Le Tremplin a pris ses locaux provisoirement du côté de la rue des Arsenaux à Fribourg. Comment ça se passe de ce côté-là?

Cela se passe particulièrement bien pour les différents partenaires, et pour les bénéficiaires. Ce qui est très important pour nous, c'est que ça se passe bien, à notre connaissance, avec la population. C'est une priorité. On a mis en place un groupe de suivi avec la participation des habitants, habitantes de l'association de quartier, mais aussi de la police et des partenaires proches du Tremplin. On a nommé un médiateur externe au Tremplin pour que le travail de suivi, d'écoute, d'attention se fasse. La sécurité et la solidarité sont des valeurs importantes dans cette démarche.
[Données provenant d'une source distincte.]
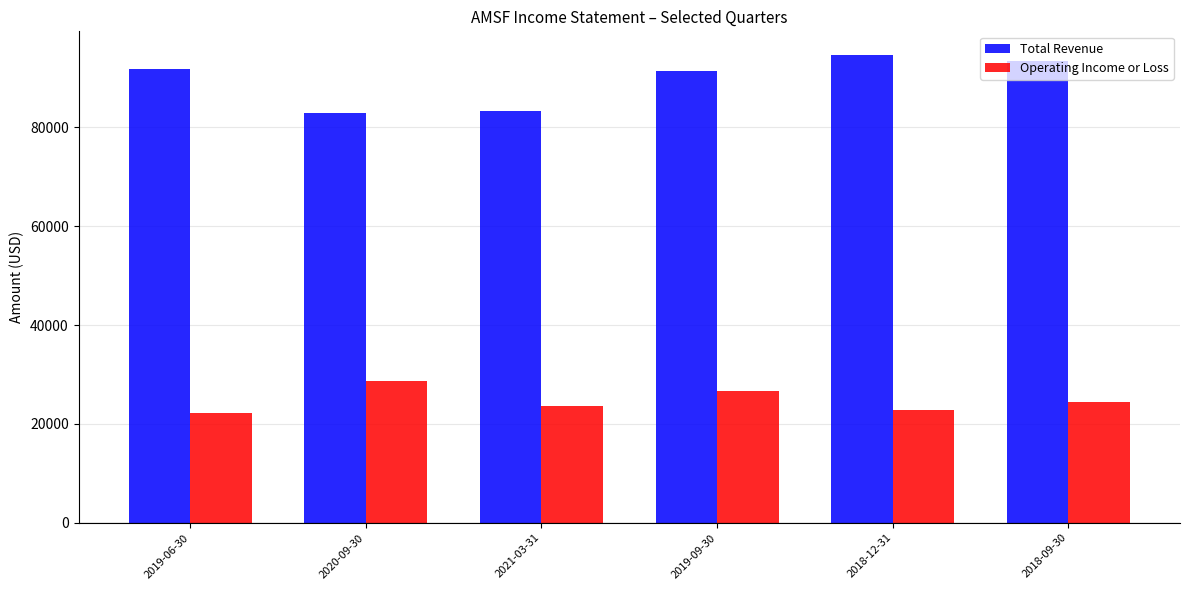

How many bars are there in each group?

2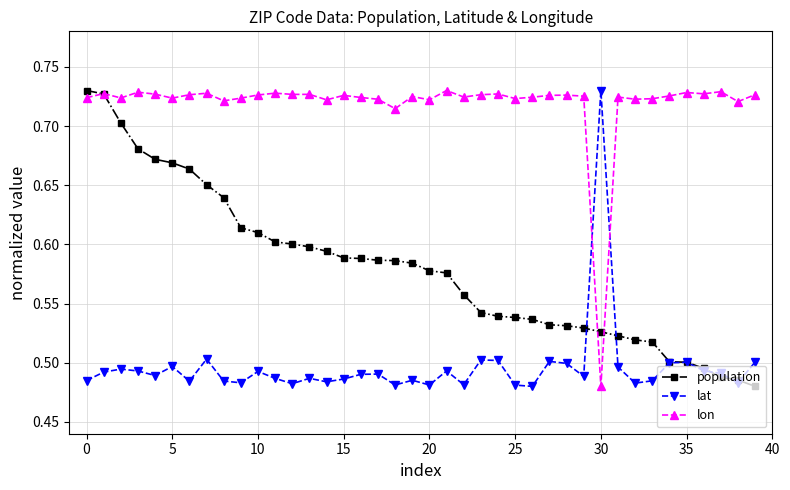

At how many categories does at least one series exceed 0?

40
Votre carrière a commencé du côté du Tremplin. C’était au début des années 80. Aujourd’hui, on peut dire que vous revenez un peu aux sources. Comment percevez-vous l’évolution dans l’accompagnement des bénéficiaires du Tremplin?

J’ai toujours eu cette envie profonde de m’engager auprès des populations les plus défavorisées. Et il est incontestable que les personnes souffrant d’addiction, malades de cette dépendance, sont, dans notre société, souvent invisibles. On les voit, mais on ne les regarde pas vraiment. C’est pourquoi, pour moi, il est primordial de revenir au Tremplin, un lieu qui a su traverser les décennies. Aujourd’hui, les équipes sont plus nombreuses et de nouveaux secteurs spécialisés ont vu le jour. Ce développement est fondamental. Par exemple, des ateliers ont été créés, comme ceux pour le travail du bois, la forge, la cuisine ou même la conciergerie. Ces activités offrent la possibilité de maintenir un lien avec une forme d’insertion. Il y a aussi tout le travail accompli au Seuil, qui fonctionne comme un centre d’accueil de jour. Chaque jour, entre 80 et 100 personnes viennent s’y rendre. Et il ne s’agit pas uniquement de bénéficiaires; le Seuil permet aussi à toute personne de venir y manger si elle le souhaite. C’est un véritable lieu de rencontre. Ce sont ces développements que je trouve magnifiques, car ils permettent de favoriser l’échange et d’éviter les cloisonnements entre différentes catégories de problèmes sociaux.

Le prochain gros projet pour la fondation du Tremplin, c'est ce déménagement en 2028 dans les locaux à Hans Fries, qui sont actuellement loués par l'école Club Migros. Vous préparez déjà ce déménagement? 

Bien sûr, il y a l'aspect des travaux concrètement à prévoir. Mais pour nous, ce qui est particulièrement important, c'est cet ancrage dans un quartier. Nous voulons faire en sorte que la population ne se sente pas prise au piège, mais partenaire d'une discussion.

Le Tremplin fête cette année ses 40 ans. Est-ce qu'il y a un programme spécial?

On peut déjà mentionner une journée porte ouverte le 22 mars. J'invite la population à venir visiter le Tremplin. Puis, vers la fin de l'année, on fera un souper de soutien, car on a aussi besoin de fonds pour pouvoir développer des projets au-delà de ce que les subventions permettent.